Remember, while it does refer to converting leads to clients, what you want to get to is the conversion from one stage of the sales funnel to the next. You want to monitor how effective your online marketing campaign is. Does your content work in engaging your prospects? Are people reacting to your content? Are they opening your emails? Do they take action when you follow-up?
What is Conversion Optimisation? Conversion optimisation refers to improving your website’s conversion rate/s. The approach here is systematic. You have analytics and user feedback as basis. And, you optimise conversion from stage to stage, wherein the stages are defined by your website objectives. What you want to do is make the most of the leads that you get through your website.
Optimisation requires that you set goals for your website, as well as a timeframe to achieve these.
What Is The Ideal Conversion Rate? So, know what the ideal conversion rate is for your industry. A study conducted by WordStream found that the average site conversion rate is 2.35%. However, if you’re aiming for the top, you should have a conversion rate of 5.31% or higher – this is what’s achieved by the top 25% websites. If you want to reach the top 10% of websites, then you have to target for 3 to 5 times the average.
Now that you know the average, is this the ideal? The answer here is complex.
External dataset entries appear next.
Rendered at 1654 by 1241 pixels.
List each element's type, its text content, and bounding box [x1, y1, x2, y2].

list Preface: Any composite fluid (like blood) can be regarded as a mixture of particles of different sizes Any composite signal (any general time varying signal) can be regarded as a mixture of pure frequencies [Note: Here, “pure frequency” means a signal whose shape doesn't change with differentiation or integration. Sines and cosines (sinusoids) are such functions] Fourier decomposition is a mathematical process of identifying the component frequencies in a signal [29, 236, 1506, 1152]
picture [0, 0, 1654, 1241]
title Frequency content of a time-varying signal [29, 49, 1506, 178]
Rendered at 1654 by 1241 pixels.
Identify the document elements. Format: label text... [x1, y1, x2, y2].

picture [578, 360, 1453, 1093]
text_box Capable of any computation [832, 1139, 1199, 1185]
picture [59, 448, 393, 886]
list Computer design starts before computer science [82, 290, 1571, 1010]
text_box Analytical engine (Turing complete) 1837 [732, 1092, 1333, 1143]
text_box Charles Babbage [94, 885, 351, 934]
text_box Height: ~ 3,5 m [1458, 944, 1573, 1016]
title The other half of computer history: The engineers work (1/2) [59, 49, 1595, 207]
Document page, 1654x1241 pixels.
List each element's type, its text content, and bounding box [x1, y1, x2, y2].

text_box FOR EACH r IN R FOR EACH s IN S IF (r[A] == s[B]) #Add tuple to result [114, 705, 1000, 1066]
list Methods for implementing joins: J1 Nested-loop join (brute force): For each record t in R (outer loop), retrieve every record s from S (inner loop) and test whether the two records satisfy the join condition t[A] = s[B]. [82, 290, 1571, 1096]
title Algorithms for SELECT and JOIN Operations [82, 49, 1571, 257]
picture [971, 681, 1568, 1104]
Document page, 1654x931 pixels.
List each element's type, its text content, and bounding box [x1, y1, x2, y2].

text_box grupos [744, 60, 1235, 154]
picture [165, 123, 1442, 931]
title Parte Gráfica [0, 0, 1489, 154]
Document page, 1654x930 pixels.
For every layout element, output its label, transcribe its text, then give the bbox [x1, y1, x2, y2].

Remember that quantity is not as good as quality. Leads might move from the top of the funnel to the next level but are these the kinds of clients that make their way to the end of the funnel. Lead leakage can happen when leads are unqualified. Quality is the target and conversion optimisation helps.
So, Why Should You Do Conversion Optimisation? Apart from competing at par with other businesses in your industry, there several other reasons to do conversion optimisation for your website:
1. Improvements always help your business: Wherever you are in your optimisation, improvements will always benefit your business. So, when you do observe lags in online engagements, look at the statistics and try to do something about it.
2. It keeps you from relying on online ads: With the way things work, online ads are bound to become more expensive. Your ROI from these ads also lessens with time. So, it works to your advantage to have engagements that work set up through the stages of your pipeline.
3. You get more qualified leads: Optimising focuses on your ideal client. When done right, you get more qualified leads to engage with your website.
4. You lower the cost of acquiring customers: With optimisation-driven content marketing, you can lower the cost of acquiring customers. You have something set-up and if this is calibrated correctly, this can convert leads over time.